Extrait du document -
Pour finir, jusqu'à 40 pour cent du service et de l'installation pourra être confié à des sous-traitants, contre seulement 15 pour cent auparavant et il sera maintenant possible d'octroyer 20 pour cent de la construction du réseau à des sous-traitants, ce qu'interdisait entièrement la précédente convention collective.

Malgré ces importantes concessions, l'avenir des travailleurs qui restent à Vidéotron est loin d'être assuré. Selon un analyste financier cité par le quotidien montréalais La Presse, «Tôt ou tard, Quebecor devra revenir à la charge pour confier toutes ses activités d'installation à la sous-traitance. La concurrence va s'intensifier et dans un marché à maturité comme celui du câble, Vidéotron devra un jour ou l'autre faire comme ses concurrents.»

L'ampleur de la défaite n'a pas empêché Henri Massé, le président de la Fédération des travailleurs du Québec (FTQ) à laquelle sont affiliés les employés de Vidéotron, de déclarer que ce long conflit «va demeurer un exemple extraordinaire de ce que peut accomplir la solidarité syndicale».

Il a fallu plus de dix heures de réunion pour que les 1700 employés de Vidéotron à Montréal cèdent à la pression de leurs dirigeants syndicaux et entérinent cette entente pourrie. Quelques jours avant le vote, les chefs syndicaux avaient informé les travailleurs que leurs primes de grève seraient bientôt réduites. Et la journée du vote, ils ont faussé le contenu véritable de l'entente en présentant celle-ci comme «la meilleure convention possible pour nos membres», laquelle fait «reculer Quebecor sur tous les enjeux majeurs».

Travail demandé - Indiquez, d'après l'extrait du document, quelle part du service et de l'installation de Vidéotron pourra désormais être confiée à des sous-traitants.

Contenu des données -
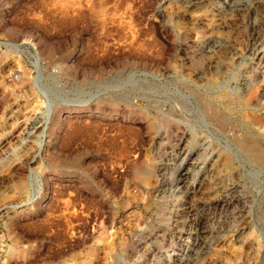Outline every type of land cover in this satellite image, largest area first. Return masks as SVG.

--

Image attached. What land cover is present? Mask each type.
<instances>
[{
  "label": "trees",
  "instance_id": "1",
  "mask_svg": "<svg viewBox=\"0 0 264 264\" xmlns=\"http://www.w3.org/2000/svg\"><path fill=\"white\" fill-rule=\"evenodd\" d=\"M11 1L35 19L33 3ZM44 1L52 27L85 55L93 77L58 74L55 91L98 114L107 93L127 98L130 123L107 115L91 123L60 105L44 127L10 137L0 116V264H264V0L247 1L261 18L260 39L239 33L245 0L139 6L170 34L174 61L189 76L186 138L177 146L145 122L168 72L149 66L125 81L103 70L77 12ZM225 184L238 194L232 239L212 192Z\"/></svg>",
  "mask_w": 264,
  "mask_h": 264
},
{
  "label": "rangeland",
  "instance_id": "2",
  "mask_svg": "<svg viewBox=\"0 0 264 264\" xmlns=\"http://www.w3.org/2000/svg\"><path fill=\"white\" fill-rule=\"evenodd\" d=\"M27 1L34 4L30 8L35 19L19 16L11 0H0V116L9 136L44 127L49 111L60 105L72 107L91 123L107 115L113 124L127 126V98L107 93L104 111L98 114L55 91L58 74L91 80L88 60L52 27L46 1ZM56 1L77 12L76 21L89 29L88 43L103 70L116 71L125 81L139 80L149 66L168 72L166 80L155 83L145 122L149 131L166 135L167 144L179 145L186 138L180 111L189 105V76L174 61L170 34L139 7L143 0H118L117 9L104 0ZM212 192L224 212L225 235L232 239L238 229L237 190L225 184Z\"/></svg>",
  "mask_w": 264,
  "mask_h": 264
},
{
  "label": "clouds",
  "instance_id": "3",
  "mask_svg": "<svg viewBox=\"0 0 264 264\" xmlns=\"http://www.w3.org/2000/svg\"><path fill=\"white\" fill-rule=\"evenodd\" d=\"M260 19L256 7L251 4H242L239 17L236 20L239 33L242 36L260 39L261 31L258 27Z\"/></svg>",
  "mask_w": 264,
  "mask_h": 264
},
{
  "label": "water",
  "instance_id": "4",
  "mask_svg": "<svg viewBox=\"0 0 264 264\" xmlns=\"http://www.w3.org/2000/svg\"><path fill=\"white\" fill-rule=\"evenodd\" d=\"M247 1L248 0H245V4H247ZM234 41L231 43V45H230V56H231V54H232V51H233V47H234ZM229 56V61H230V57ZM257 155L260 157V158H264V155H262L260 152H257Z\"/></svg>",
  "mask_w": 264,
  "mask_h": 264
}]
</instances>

--

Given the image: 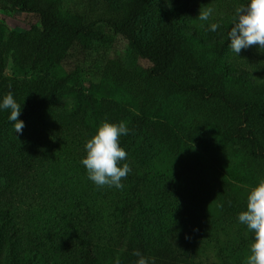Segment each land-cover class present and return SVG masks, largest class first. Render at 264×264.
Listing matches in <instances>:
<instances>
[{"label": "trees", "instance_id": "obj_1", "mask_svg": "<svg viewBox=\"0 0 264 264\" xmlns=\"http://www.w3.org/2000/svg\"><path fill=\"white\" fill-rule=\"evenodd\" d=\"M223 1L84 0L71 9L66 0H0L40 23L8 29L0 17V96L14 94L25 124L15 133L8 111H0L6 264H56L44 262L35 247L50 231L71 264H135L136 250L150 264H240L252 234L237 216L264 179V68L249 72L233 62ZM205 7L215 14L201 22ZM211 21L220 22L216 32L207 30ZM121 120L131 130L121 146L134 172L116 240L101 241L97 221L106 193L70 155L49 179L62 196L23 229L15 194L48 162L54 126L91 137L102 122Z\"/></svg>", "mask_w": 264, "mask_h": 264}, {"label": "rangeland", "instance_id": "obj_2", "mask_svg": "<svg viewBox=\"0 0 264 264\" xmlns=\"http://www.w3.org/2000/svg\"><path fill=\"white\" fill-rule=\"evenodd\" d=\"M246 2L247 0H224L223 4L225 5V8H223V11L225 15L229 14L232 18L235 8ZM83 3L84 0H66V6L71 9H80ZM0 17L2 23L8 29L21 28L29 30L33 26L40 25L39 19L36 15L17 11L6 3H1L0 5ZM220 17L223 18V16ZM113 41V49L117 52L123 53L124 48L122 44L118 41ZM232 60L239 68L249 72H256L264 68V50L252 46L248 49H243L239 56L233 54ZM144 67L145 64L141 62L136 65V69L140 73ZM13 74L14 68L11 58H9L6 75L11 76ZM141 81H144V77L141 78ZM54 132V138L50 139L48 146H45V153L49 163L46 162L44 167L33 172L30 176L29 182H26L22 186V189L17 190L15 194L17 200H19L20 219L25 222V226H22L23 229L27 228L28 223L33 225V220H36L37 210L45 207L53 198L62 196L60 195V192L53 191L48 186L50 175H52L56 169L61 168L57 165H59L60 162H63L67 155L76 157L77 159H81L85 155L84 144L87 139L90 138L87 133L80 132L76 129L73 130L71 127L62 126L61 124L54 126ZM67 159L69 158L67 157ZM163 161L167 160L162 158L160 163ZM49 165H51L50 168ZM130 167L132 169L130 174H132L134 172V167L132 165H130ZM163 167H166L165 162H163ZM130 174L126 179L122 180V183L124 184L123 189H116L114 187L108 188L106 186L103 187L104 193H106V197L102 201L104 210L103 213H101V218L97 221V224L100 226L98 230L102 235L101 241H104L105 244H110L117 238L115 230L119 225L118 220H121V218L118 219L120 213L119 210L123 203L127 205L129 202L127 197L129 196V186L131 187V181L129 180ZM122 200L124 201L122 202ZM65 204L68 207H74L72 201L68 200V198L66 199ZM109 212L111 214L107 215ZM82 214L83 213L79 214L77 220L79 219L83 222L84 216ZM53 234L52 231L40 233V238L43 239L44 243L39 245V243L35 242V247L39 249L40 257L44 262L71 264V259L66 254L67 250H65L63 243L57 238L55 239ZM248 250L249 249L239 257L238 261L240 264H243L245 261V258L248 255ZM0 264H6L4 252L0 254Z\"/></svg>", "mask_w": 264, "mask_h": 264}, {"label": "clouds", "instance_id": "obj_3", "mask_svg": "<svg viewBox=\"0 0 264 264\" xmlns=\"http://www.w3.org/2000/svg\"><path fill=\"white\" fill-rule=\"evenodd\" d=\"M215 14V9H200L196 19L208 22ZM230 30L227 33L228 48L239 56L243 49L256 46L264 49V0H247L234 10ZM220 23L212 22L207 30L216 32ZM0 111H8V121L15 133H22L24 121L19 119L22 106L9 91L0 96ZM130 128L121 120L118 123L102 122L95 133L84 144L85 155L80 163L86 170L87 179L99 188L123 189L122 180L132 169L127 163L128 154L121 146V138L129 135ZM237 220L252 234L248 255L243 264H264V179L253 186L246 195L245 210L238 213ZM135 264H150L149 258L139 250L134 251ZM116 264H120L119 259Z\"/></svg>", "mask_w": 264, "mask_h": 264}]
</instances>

Réponse au problème - Jusqu'à 40 pour cent, contre seulement 15 pour cent auparavant.